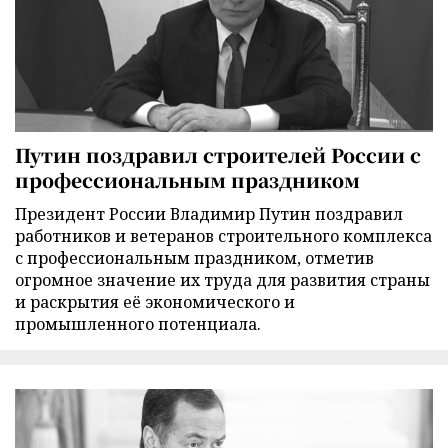
Путин поздравил строителей России с
профессиональным праздником
Президент России Владимир Путин поздравил
работников и ветеранов строительного комплекса
с профессиональным праздником, отметив
огромное значение их труда для развития страны
и раскрытия её экономического и
промышленного потенциала.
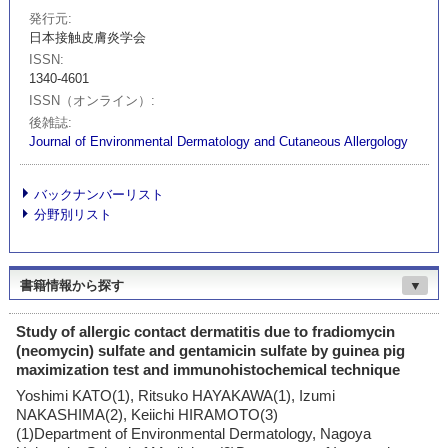
発行元
日本接触皮膚炎学会
ISSN
1340-4601
ISSN（オンライン）
後雑誌
Journal of Environmental Dermatology and Cutaneous Allergology
バックナンバーリスト
分野別リスト
書籍情報から探す
▼
Study of allergic contact dermatitis due to fradiomycin
(neomycin) sulfate and gentamicin sulfate by guinea pig
maximization test and immunohistochemical technique
Yoshimi KATO(1), Ritsuko HAYAKAWA(1), Izumi
NAKASHIMA(2), Keiichi HIRAMOTO(3)
(1)Department of Environmental Dermatology, Nagoya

————————

▶ [Yapılacak iş] Yukarıdaki öğelerde "Environmental" kelimesinin geçtiği bütün satırları göster. Büyük ve küçük harf farkı önemlidir.

▶ [Senin çözümün]
Journal of Environmental Dermatology and Cutaneous Allergology
(1)Department of Environmental Dermatology, Nagoya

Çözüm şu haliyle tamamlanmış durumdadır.